Identities with Multiplicative (Generalized) $(\alpha,\beta)$-derivations in Semiprime Rings

Abstract

Let $R$ be an associative ring and $\alpha,\beta$ be automorphisms on $R$. A mapping $F:R\rightarrow R$ (not necessarily additive) is said to be a multiplicative (generalized)-$(\alpha,\beta)$-derivation if $F(xy)=F(x)\alpha(y)+\beta(x)d(y)$ holds for all $x,y\in R$, where $d$ is any mapping on $R$. Suppose that $G$ and $F$ are multiplicative (generalized)-$(\alpha,\beta)$-derivations associated with the mappings $g$ and $d$ on $R$ respectively.
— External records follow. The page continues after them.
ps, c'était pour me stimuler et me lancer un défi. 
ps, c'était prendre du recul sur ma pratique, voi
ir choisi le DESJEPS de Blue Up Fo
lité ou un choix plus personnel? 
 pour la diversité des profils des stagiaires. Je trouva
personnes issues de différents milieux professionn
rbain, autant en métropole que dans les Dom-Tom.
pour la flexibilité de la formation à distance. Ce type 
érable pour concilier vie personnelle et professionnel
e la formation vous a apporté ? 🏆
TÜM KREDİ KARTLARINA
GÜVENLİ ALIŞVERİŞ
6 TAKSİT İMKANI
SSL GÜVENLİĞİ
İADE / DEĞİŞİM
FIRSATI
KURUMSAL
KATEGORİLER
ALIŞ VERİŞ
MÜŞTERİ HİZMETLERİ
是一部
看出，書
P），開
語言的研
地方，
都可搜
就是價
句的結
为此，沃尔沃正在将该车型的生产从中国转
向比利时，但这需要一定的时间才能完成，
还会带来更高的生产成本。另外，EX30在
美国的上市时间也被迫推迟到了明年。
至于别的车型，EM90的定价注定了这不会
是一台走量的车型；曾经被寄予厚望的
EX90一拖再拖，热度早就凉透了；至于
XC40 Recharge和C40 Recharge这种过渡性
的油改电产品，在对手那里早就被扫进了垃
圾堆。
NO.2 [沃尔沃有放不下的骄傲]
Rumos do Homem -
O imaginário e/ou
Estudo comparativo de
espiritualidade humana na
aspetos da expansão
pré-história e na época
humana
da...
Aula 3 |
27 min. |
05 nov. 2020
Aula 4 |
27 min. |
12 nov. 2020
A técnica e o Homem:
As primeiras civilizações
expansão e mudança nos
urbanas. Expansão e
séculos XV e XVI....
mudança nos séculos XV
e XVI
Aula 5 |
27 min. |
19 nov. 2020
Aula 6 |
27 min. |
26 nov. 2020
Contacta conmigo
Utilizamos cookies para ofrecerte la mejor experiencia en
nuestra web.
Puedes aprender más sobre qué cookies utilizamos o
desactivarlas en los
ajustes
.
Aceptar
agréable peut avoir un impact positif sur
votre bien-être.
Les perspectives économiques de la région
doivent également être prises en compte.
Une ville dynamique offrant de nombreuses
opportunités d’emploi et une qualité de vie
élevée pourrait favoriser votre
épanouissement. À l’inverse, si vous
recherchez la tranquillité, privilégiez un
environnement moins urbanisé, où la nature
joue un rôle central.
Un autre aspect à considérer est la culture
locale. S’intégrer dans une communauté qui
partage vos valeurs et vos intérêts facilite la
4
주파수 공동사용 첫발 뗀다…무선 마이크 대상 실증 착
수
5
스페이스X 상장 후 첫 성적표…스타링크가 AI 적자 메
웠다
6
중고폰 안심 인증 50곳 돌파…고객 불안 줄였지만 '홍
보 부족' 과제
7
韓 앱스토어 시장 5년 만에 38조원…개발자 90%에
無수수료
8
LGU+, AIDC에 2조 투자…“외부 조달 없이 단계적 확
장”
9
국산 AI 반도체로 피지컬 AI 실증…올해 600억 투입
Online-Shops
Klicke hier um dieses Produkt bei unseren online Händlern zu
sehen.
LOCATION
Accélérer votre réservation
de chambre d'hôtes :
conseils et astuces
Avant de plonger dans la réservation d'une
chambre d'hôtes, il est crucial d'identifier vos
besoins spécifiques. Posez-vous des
The main objective of this article is to study the following situations: (i) $G(xy)+F[x,y]\pm\alpha[x,y]=0$; (ii) $G(xy)+F(x\circ y)\pm\alpha(x\circ y)=0$; (iii) $G(xy)+F(x)F(y)\pm\alpha(xy)=0$; (iv) $G(xy)+F(x)F(y)\pm\alpha[x,y]=0$; (v) $G(xy)+F(x)F(y)\pm\alpha(x\circ y)=0$; for all $x,y$ in some non-zero subsets of a semiprime ring.